PROVIDED RECORDS:
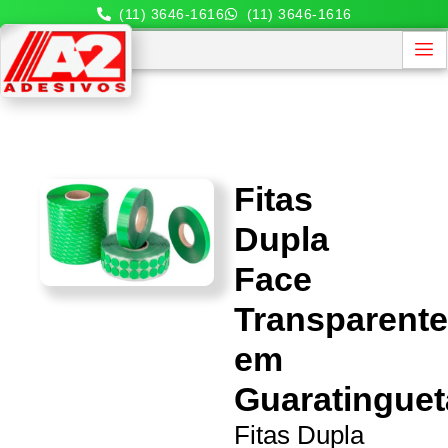
(11) 3646-1616
(11) 3646-1616
Fitas
Dupla
Face
Transparent
em
Guaratinguet
Fitas Dupla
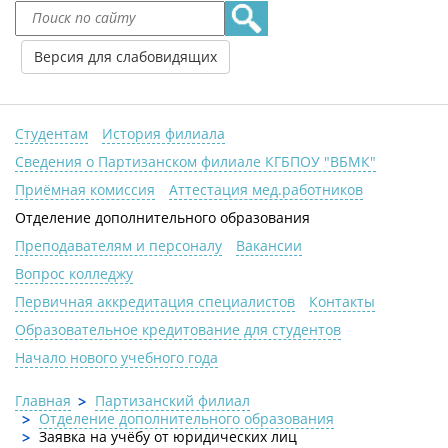
Версия для слабовидящих
Студентам
История филиала
Сведения о Партизанском филиале КГБПОУ "ВБМК"
Приёмная комиссия
Аттестация мед.работников
Отделение дополнительного образования
Преподавателям и персоналу
Вакансии
Вопрос колледжу
Первичная аккредитация специалистов
Контакты
Образовательное кредитование для студентов
Начало нового учебного года
Главная
Партизанский филиал
Отделение дополнительного образования
Заявка на учёбу от юридических лиц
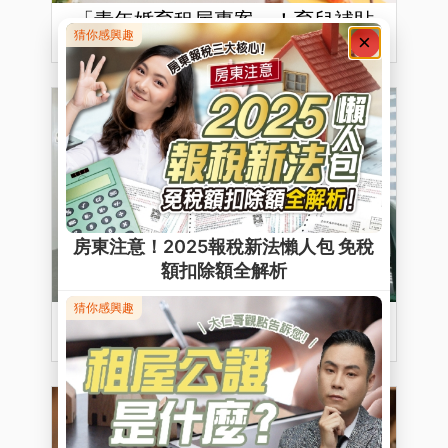
「青年婚育租屋專案」！育兒補貼
＋節稅雙收！
星空間 • 讓你再創事業新高峰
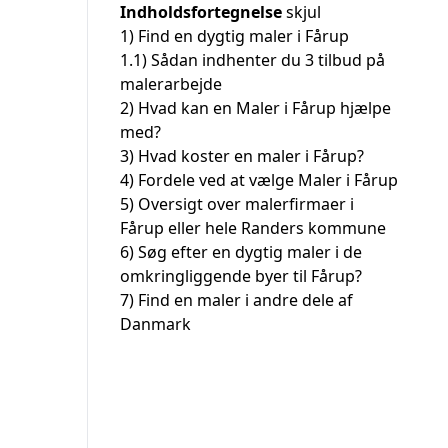
Indholdsfortegnelse
skjul
1)
Find en dygtig maler i Fårup
1.1)
Sådan indhenter du 3 tilbud på
malerarbejde
2)
Hvad kan en Maler i Fårup hjælpe
med?
3)
Hvad koster en maler i Fårup?
4)
Fordele ved at vælge Maler i Fårup
5)
Oversigt over malerfirmaer i
Fårup eller hele Randers kommune
6)
Søg efter en dygtig maler i de
omkringliggende byer til Fårup?
7)
Find en maler i andre dele af
Danmark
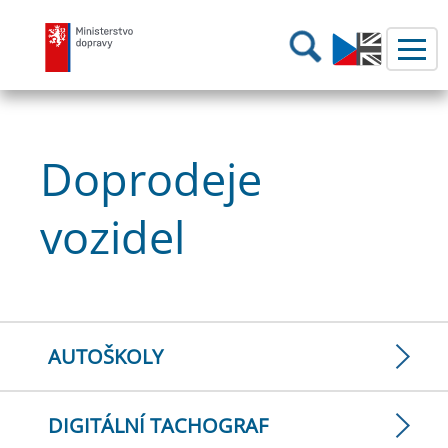
Ministerstvo dopravy
Hledání
Doprodeje
vozidel
AUTOŠKOLY
DIGITÁLNÍ TACHOGRAF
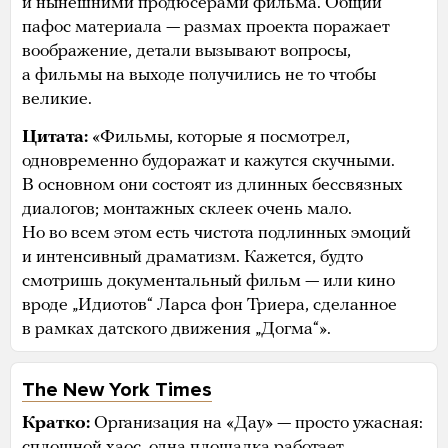
и нынешними продюсерами фильма. Общий
пафос материала — размах проекта поражает
воображение, детали вызывают вопросы,
а фильмы на выходе получились не то чтобы
великие.
Цитата:
«Фильмы, которые я посмотрел,
одновременно будоражат и кажутся скучными.
В основном они состоят из длинных бессвязных
диалогов; монтажных склеек очень мало.
Но во всем этом есть чистота подлинных эмоций
и интенсивный драматизм. Кажется, будто
смотришь документальный фильм — или кино
вроде „Идиотов“ Ларса фон Триера, сделанное
в рамках датского движения „Догма“».
The New York Times
Кратко:
Организация на «Дау» — просто ужасная:
сплошной хаос, одна площадка работает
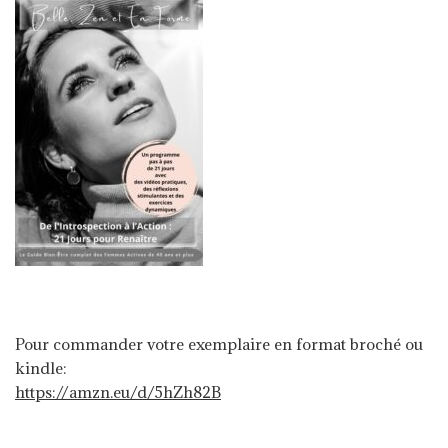
Pour commander votre exemplaire en format broché ou
kindle:
https://amzn.eu/d/5hZh82B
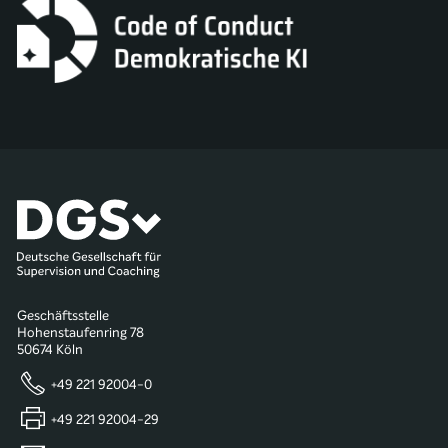
Geschäftsstelle
Hohenstaufenring 78
50674 Köln
+49 221 92004-0
+49 221 92004-29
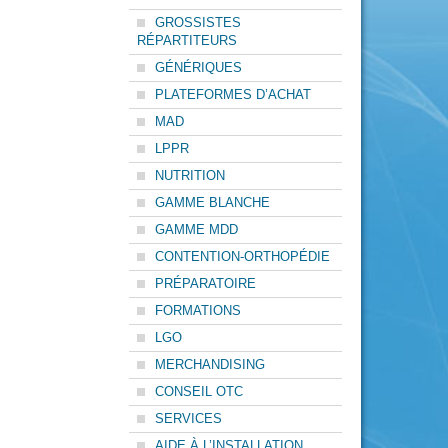
GROSSISTES
RÉPARTITEURS
GÉNÉRIQUES
PLATEFORMES D’ACHAT
MAD
LPPR
NUTRITION
GAMME BLANCHE
GAMME MDD
CONTENTION-ORTHOPÉDIE
PRÉPARATOIRE
FORMATIONS
LGO
MERCHANDISING
CONSEIL OTC
SERVICES
AIDE À L’INSTALLATION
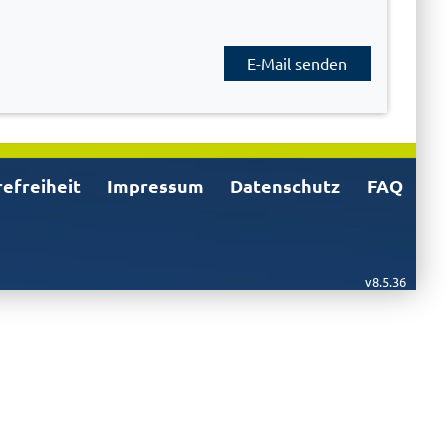
E-Mail senden
refreiheit
Impressum
Datenschutz
FAQ
v8.5.36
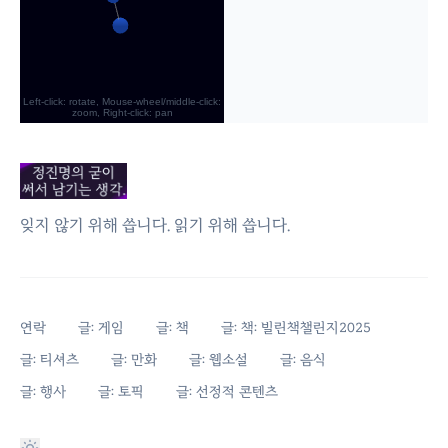
잊지 않기 위해 씁니다. 읽기 위해 씁니다.
연락
글: 게임
글: 책
글: 책: 빌린책챌린지2025
글: 티셔츠
글: 만화
글: 웹소설
글: 음식
글: 행사
글: 토픽
글: 선정적 콘텐츠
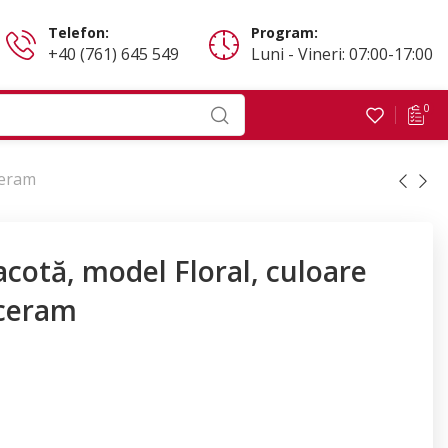
Telefon:
Program:
+40 (761) 645 549
Luni - Vineri: 07:00-17:00
0
ceram
acotă, model Floral, culoare
ceram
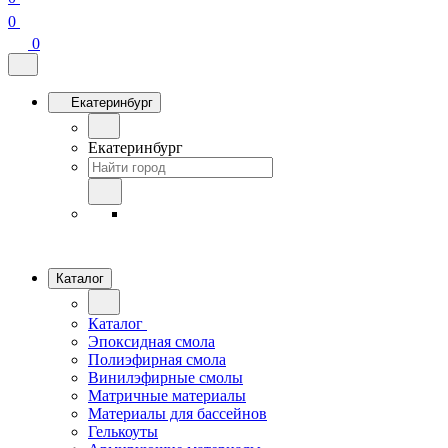
0
0
Екатеринбург
Екатеринбург
Каталог
Каталог
Эпоксидная смола
Полиэфирная смола
Винилэфирные смолы
Матричные материалы
Материалы для бассейнов
Гелькоуты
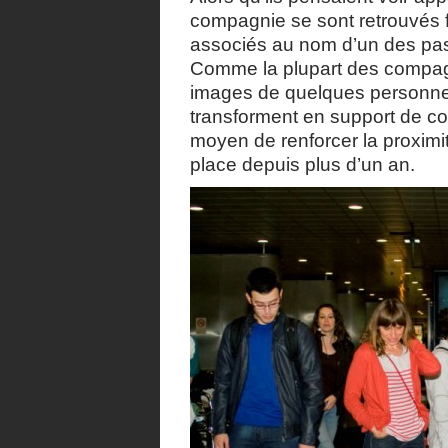
compagnie se sont retrouvés
associés au nom d’un des pas
Comme la plupart des compagni
images de quelques personnes
transforment en support de co
moyen de renforcer la proximi
place depuis plus d’un an.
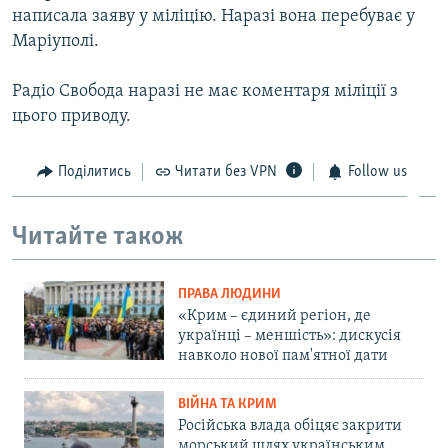
написала заяву у міліцію. Наразі вона перебуває у
Маріуполі.
Радіо Свобода наразі не має коментаря міліції з
цього приводу.
Поділитись
Читати без VPN
Follow us
Читайте також
ПРАВА ЛЮДИНИ
«Крим – єдиний регіон, де
українці – меншість»: дискусія
навколо нової пам'ятної дати
ВІЙНА ТА КРИМ
Російська влада обіцяє закрити
морський шлях українським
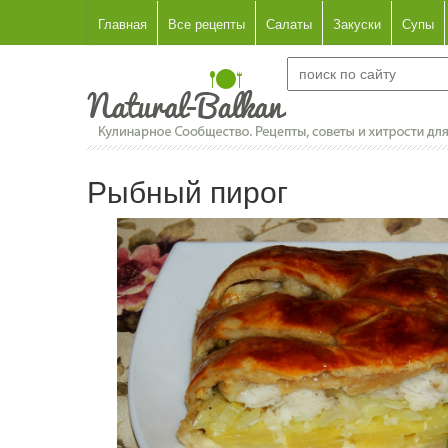
Главная
Все рецепты
Салаты
Закуски
Супы
Рыбный пирог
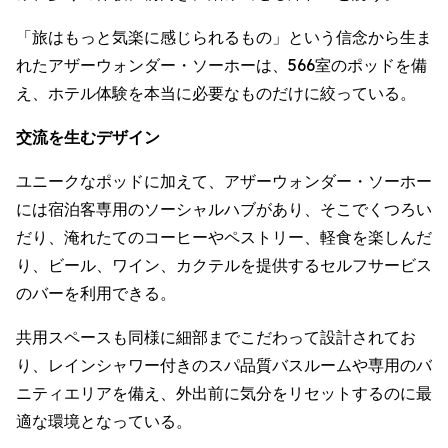
「旅はもっと気楽に感じられるもの」という信念から生ま
れたアザーウォンダー・ソーホーは、566室のポッドを備
え、ホテル体験を本当に必要なものだけに絞っている。
交流を生むデザイン
ユニークなポッドに加えて、アザーウォンダー・ソーホー
には宿泊客専用のソーシャルハブがあり、そこでくつろい
だり、淹れたてのコーヒーやペストリー、軽食を楽しんだ
り、ビール、ワイン、カクテルを提供するセルフサービス
のバーを利用できる。
共用スペースも同様に細部までこだわって設計されてお
り、レインシャワー付きのスパ品質バスルームや専用のバ
ニティエリアを備え、外出前に気分をリセットするのに最
適な環境となっている。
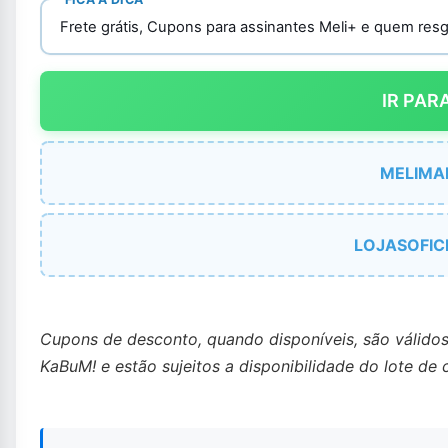
Frete grátis, Cupons para assinantes Meli+ e quem resga
IR PAR
MELIMAI
LOJASOFIC
Cupons de desconto, quando disponíveis, são válido
KaBuM! e estão sujeitos a disponibilidade do lote de 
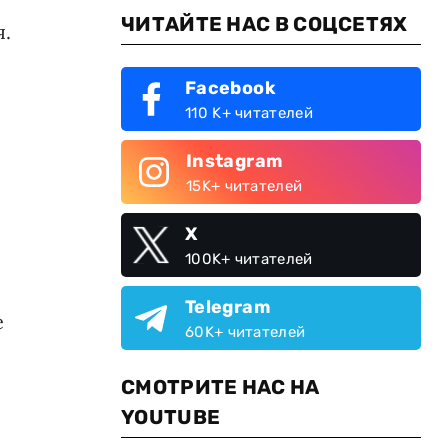
ЧИТАЙТЕ НАС В СОЦСЕТЯХ
я.
Facebook
110 K+ читателей
Instagram
15K+ читателей
X
100K+ читателей
Telegram
е
60K+ читателей
СМОТРИТЕ НАС НА
YOUTUBE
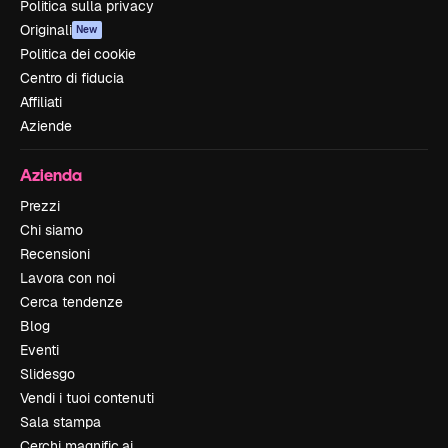
Politica sulla privacy
Originali
New
Politica dei cookie
Centro di fiducia
Affiliati
Aziende
Azienda
Prezzi
Chi siamo
Recensioni
Lavora con noi
Cerca tendenze
Blog
Eventi
Slidesgo
Vendi i tuoi contenuti
Sala stampa
Cerchi magnific.ai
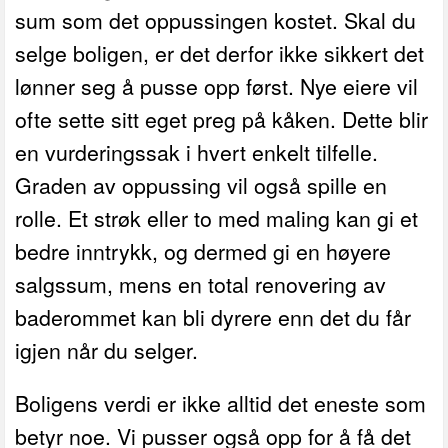
sum som det oppussingen kostet. Skal du
selge boligen, er det derfor ikke sikkert det
lønner seg å pusse opp først. Nye eiere vil
ofte sette sitt eget preg på kåken. Dette blir
en vurderingssak i hvert enkelt tilfelle.
Graden av oppussing vil også spille en
rolle. Et strøk eller to med maling kan gi et
bedre inntrykk, og dermed gi en høyere
salgssum, mens en total renovering av
baderommet kan bli dyrere enn det du får
igjen når du selger.
Boligens verdi er ikke alltid det eneste som
betyr noe. Vi pusser også opp for å få det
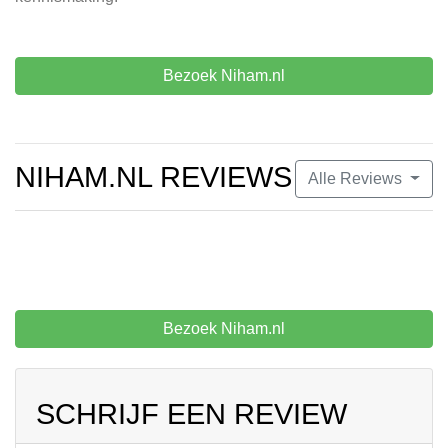
Bezoek Niham.nl
NIHAM.NL REVIEWS
Alle Reviews
Bezoek Niham.nl
SCHRIJF EEN REVIEW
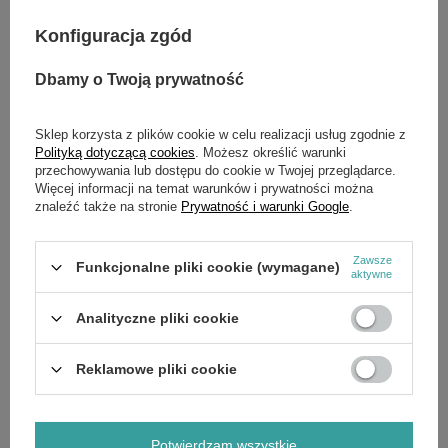
14
dni na zwrot
Konfiguracja zgód
Kup na raty:
Dbamy o Twoją prywatność
eRaty Santander Consumer
Szybki Leasing w 15 minut
Bank
Sklep korzysta z plików cookie w celu realizacji usług zgodnie z
Polityką dotyczącą cookies
. Możesz określić warunki
przechowywania lub dostępu do cookie w Twojej przeglądarce.
Więcej informacji na temat warunków i prywatności można
Potrzebujesz pomocy? Masz pytania?
znaleźć także na stronie
Prywatność i warunki Google
.
Zadaj pytanie a my odpowiemy niezwłocznie,
Zadaj pytanie
najciekawsze pytania i odpowiedzi publikując
Zawsze
dla innych.
Funkcjonalne pliki cookie (wymagane)
aktywne
Analityczne pliki cookie
OPIS
Reklamowe pliki cookie
Pasuje do traktorków:
CEDRUS Starjet UJ 102/24H PRO, UJ 102/24H PRO 4x4
EFCO/OLEOMAC
Potwierdzam wszystkie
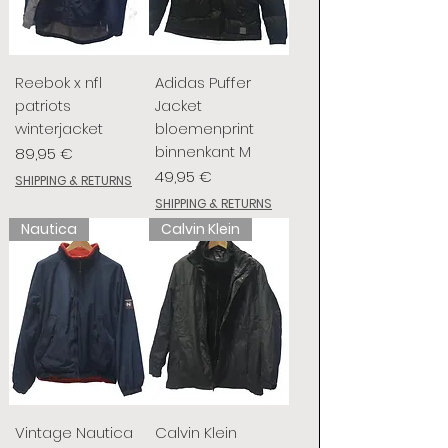
Reebok x nfl
Adidas Puffer
patriots
Jacket
winterjacket
bloemenprint
binnenkant M
Prix
89,95 €
Prix
49,95 €
SHIPPING & RETURNS
SHIPPING & RETURNS
Nautica
Calvin Klein
Vintage Nautica
Calvin Klein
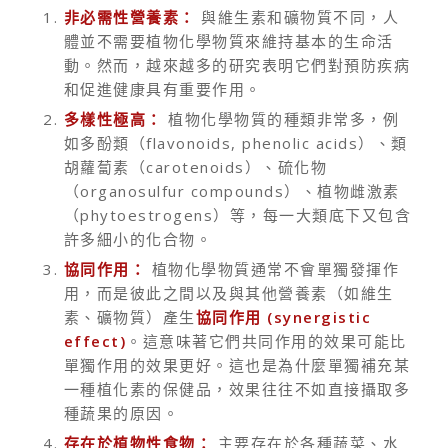
非必需性營養素：
與維生素和礦物質不同，人
體並不需要植物化學物質來維持基本的生命活
動。然而，越來越多的研究表明它們對預防疾病
和促進健康具有重要作用。
多樣性極高：
植物化學物質的種類非常多，例
如多酚類（flavonoids, phenolic acids）、類
胡蘿蔔素（carotenoids）、硫化物
（organosulfur compounds）、植物雌激素
（phytoestrogens）等，每一大類底下又包含
許多細小的化合物。
協同作用：
植物化學物質通常不會單獨發揮作
用，而是彼此之間以及與其他營養素（如維生
素、礦物質）產生
協同作用 (synergistic
effect)
。這意味著它們共同作用的效果可能比
單獨作用的效果更好。這也是為什麼單獨補充某
一種植化素的保健品，效果往往不如直接攝取多
種蔬果的原因。
存在於植物性食物：
主要存在於各種蔬菜、水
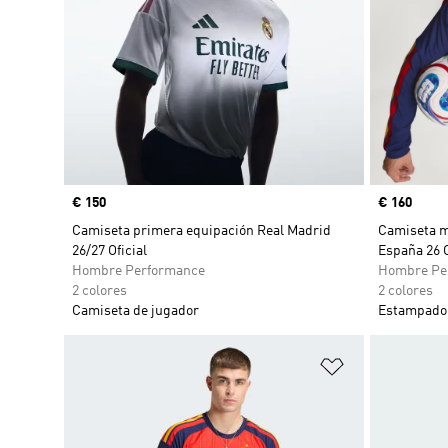
Precio
€ 150
Precio
€ 160
Camiseta primera equipación Real Madrid
Camiseta m
26/27 Oficial
España 26 O
Hombre Performance
Hombre Pe
2 colores
2 colores
Camiseta de jugador
Estampado 
Añadir a la li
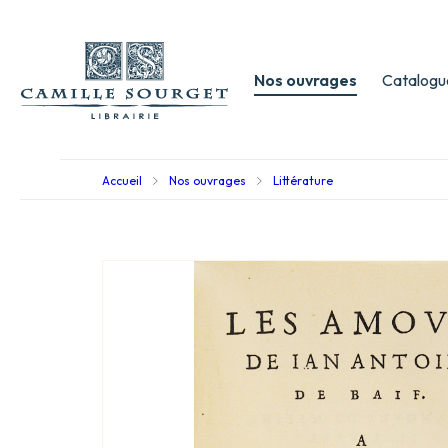
Nos ouvrages
Catalogu
Accueil
Nos ouvrages
Littérature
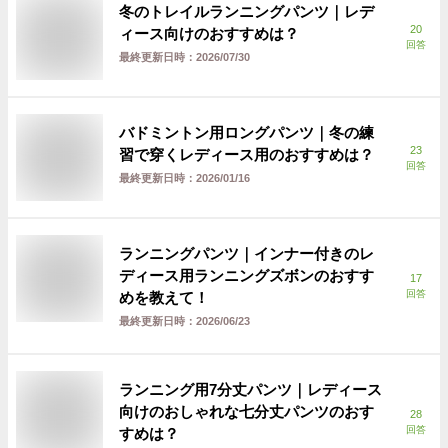
冬のトレイルランニングパンツ｜レデ
20
ィース向けのおすすめは？
回答
最終更新日時：
2026/07/30
バドミントン用ロングパンツ｜冬の練
23
習で穿くレディース用のおすすめは？
回答
最終更新日時：
2026/01/16
ランニングパンツ｜インナー付きのレ
ディース用ランニングズボンのおすす
17
回答
めを教えて！
最終更新日時：
2026/06/23
ランニング用7分丈パンツ｜レディース
向けのおしゃれな七分丈パンツのおす
28
回答
すめは？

EXERCISE GOAL: Copy out the read text from the line with "E-Mail senden" up to and including the line with "適な環境となっている。", leaving out the pictures.

EXERCISE RESPONSE:
E-Mail senden
refreiheit
Impressum
Datenschutz
FAQ
v8.5.36
잊지 않기 위해 씁니다. 읽기 위해 씁니다.
연락
글: 게임
글: 책
글: 책: 빌린책챌린지2025
글: 티셔츠
글: 만화
글: 웹소설
글: 음식
글: 행사
글: 토픽
글: 선정적 콘텐츠
Telefon:
Program:
+40 (761) 645 549
Luni - Vineri: 07:00-17:00
0
ceram
acotă, model Floral, culoare
ceram
0
0
Екатеринбург
Екатеринбург
Каталог
Каталог
Эпоксидная смола
Полиэфирная смола
Винилэфирные смолы
Матричные материалы
Материалы для бассейнов
Гелькоуты
compagnie se sont retrouvés
associés au nom d’un des pas
Comme la plupart des compagni
images de quelques personnes
transforment en support de co
moyen de renforcer la proximi
place depuis plus d’un an.
написала заяву у міліцію. Наразі вона перебуває у
Маріуполі.
Радіо Свобода наразі не має коментаря міліції з
цього приводу.
Поділитись
Читати без VPN
Follow us
Читайте також
ПРАВА ЛЮДИНИ
«Крим – єдиний регіон, де
українці – меншість»: дискусія
навколо нової пам'ятної дати
ВІЙНА ТА КРИМ
Російська влада обіцяє закрити
морський шлях українським
Главная
Все рецепты
Салаты
Закуски
Супы
Рыбный пирог
「旅はもっと気楽に感じられるもの」という信念から生ま
れたアザーウォンダー・ソーホーは、566室のポッドを備
え、ホテル体験を本当に必要なものだけに絞っている。
交流を生むデザイン
ユニークなポッドに加えて、アザーウォンダー・ソーホー
には宿泊客専用のソーシャルハブがあり、そこでくつろい
だり、淹れたてのコーヒーやペストリー、軽食を楽しんだ
り、ビール、ワイン、カクテルを提供するセルフサービス
のバーを利用できる。
共用スペースも同様に細部までこだわって設計されてお
り、レインシャワー付きのスパ品質バスルームや専用のバ
ニティエリアを備え、外出前に気分をリセットするのに最
適な環境となっている。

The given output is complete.